出典抜粋:
世の中には数多くの塾がありますが、授業の仕方から大きく「集団指導塾」と「個別指導塾」に分けることができます。集団と個別とでそれぞれにメリットとデメリットがあり、子供の性格や学習理解度などによって向き不向きが分かれています。
集団指導塾と個別指導塾の違いやそれぞれに向いているのはどのような場合かについて紹介します。
集団指導塾と個別指導塾の違いは?
集団指導塾は学校の授業のように多数の生徒が同じ教室に集まって同じ授業を受ける形式です。一方で個別指導塾は生徒1~3人程度に対して塾講師1人が担当し、一人ひとりに対して個別に授業を行います。
この授業形態の違いから料金やカリキュラムなどに違いが生じます。違いを表にまとめると以下の通りになります。
集団指導塾 | 個別指導塾 | |
---|---|---|
塾講師:生徒 | 1人:多数 | 1人:1~3人程度 |
料金 | 比較的安い | 比較的高い |
カリキュラム | 基本的に塾指定のもの | 基本的にオーダーメイド |
授業の日程 | 基本的に固定の曜日や時間 | 決められた範囲内で比較的自由 |
集団指導塾は1人が多数に教えるため、料金は比較的安く抑えられますが、個人個人合わせたカリキュラムや日程を組むことは難しいです。個別指導塾は講師1人に対して生徒が1~3人ほどなので料金が比較的高くなりますが、カリキュラムや日程は個人に合わせて組みやすくなっています。

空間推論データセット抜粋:
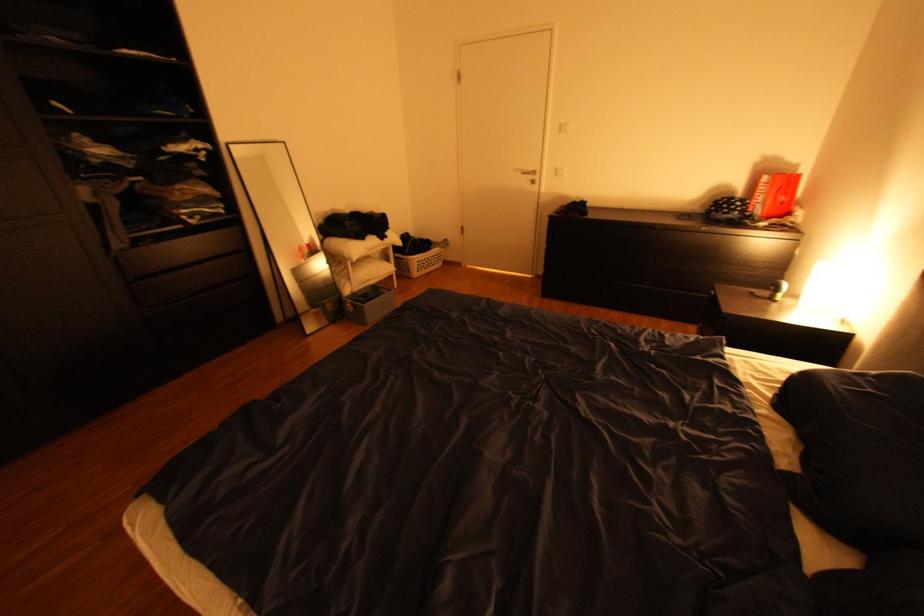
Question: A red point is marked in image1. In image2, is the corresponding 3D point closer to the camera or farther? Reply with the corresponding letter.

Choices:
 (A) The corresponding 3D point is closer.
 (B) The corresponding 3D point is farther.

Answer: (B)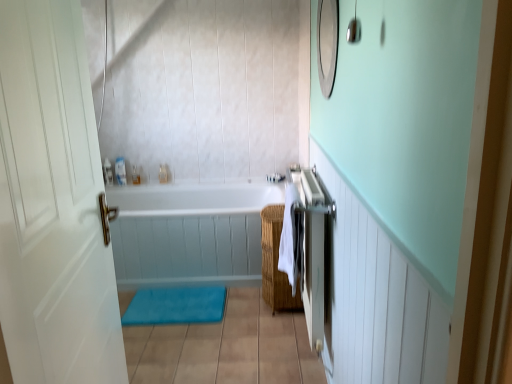
Question: Are woven brown basket at center and blue fabric bath mat at lower center located far from each other?

Choices:
 (A) no
 (B) yes

Answer: (A)

Question: Is blue fabric bath mat at lower center at the back of woven brown basket at center?

Choices:
 (A) yes
 (B) no

Answer: (B)

Question: From the image's perspective, is woven brown basket at center beneath blue fabric bath mat at lower center?

Choices:
 (A) yes
 (B) no

Answer: (B)

Question: Does woven brown basket at center have a greater height compared to blue fabric bath mat at lower center?

Choices:
 (A) no
 (B) yes

Answer: (B)

Question: Considering the relative positions of woven brown basket at center and blue fabric bath mat at lower center in the image provided, is woven brown basket at center to the right of blue fabric bath mat at lower center from the viewer's perspective?

Choices:
 (A) yes
 (B) no

Answer: (A)

Question: Is translucent plastic container at upper center, the first toiletry when ordered from right to left, inside or outside of translucent plastic soap dispenser at upper center, which ranks as the second toiletry in right-to-left order?

Choices:
 (A) outside
 (B) inside

Answer: (A)

Question: From the image's perspective, relative to translucent plastic soap dispenser at upper center, which ranks as the second toiletry in right-to-left order, is translucent plastic container at upper center, which ranks as the 3th toiletry in left-to-right order, above or below?

Choices:
 (A) above
 (B) below

Answer: (A)

Question: Considering their positions, is translucent plastic container at upper center, which ranks as the 3th toiletry in left-to-right order, located in front of or behind translucent plastic soap dispenser at upper center, marked as the 2th toiletry in a left-to-right arrangement?

Choices:
 (A) front
 (B) behind

Answer: (B)

Question: Looking at the image, does translucent plastic container at upper center, which ranks as the 3th toiletry in left-to-right order, seem bigger or smaller compared to translucent plastic soap dispenser at upper center, which ranks as the second toiletry in right-to-left order?

Choices:
 (A) small
 (B) big

Answer: (A)

Question: Visually, is clear plastic bottle at upper left, placed as the third toiletry when sorted from right to left, positioned to the left or to the right of woven brown basket at center?

Choices:
 (A) right
 (B) left

Answer: (B)

Question: From the image's perspective, is clear plastic bottle at upper left, positioned as the first toiletry in left-to-right order, positioned above or below woven brown basket at center?

Choices:
 (A) above
 (B) below

Answer: (A)

Question: Considering the positions of clear plastic bottle at upper left, placed as the third toiletry when sorted from right to left, and woven brown basket at center in the image, is clear plastic bottle at upper left, placed as the third toiletry when sorted from right to left, taller or shorter than woven brown basket at center?

Choices:
 (A) short
 (B) tall

Answer: (A)

Question: Is clear plastic bottle at upper left, positioned as the first toiletry in left-to-right order, situated inside woven brown basket at center or outside?

Choices:
 (A) inside
 (B) outside

Answer: (B)

Question: Considering the relative positions of clear plastic bottle at upper left, positioned as the first toiletry in left-to-right order, and white glossy bathtub at center in the image provided, is clear plastic bottle at upper left, positioned as the first toiletry in left-to-right order, to the left or to the right of white glossy bathtub at center?

Choices:
 (A) left
 (B) right

Answer: (A)

Question: Is clear plastic bottle at upper left, positioned as the first toiletry in left-to-right order, taller or shorter than white glossy bathtub at center?

Choices:
 (A) tall
 (B) short

Answer: (B)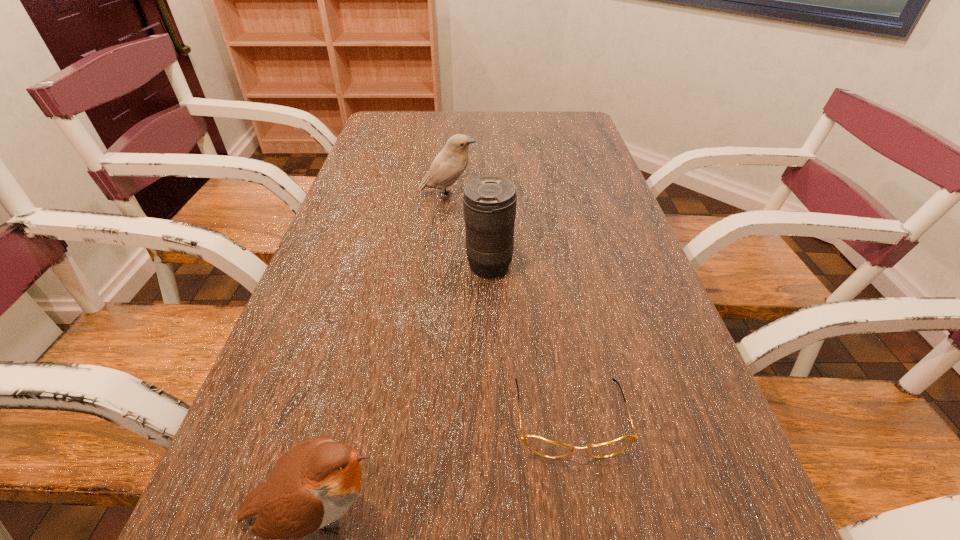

作業一覧:
**1)** 塾の種類に関する文章のうち、「集団指導塾 | 個別指導塾」で始まり「せて組みやすくなっています。」で終わる部分をそのまま書き写してください。
**2)** 塾の種類に関する文章の表で、集団指導塾と個別指導塾を比べている項目をすべて挙げてください。

作業の解答:
**1)**
集団指導塾 | 個別指導塾 | |
---|---|---|
塾講師:生徒 | 1人:多数 | 1人:1~3人程度 |
料金 | 比較的安い | 比較的高い |
カリキュラム | 基本的に塾指定のもの | 基本的にオーダーメイド |
授業の日程 | 基本的に固定の曜日や時間 | 決められた範囲内で比較的自由 |
集団指導塾は1人が多数に教えるため、料金は比較的安く抑えられますが、個人個人合わせたカリキュラムや日程を組むことは難しいです。個別指導塾は講師1人に対して生徒が1~3人ほどなので料金が比較的高くなりますが、カリキュラムや日程は個人に合わせて組みやすくなっています。

**2)** 塾講師:生徒、料金、カリキュラム、授業の日程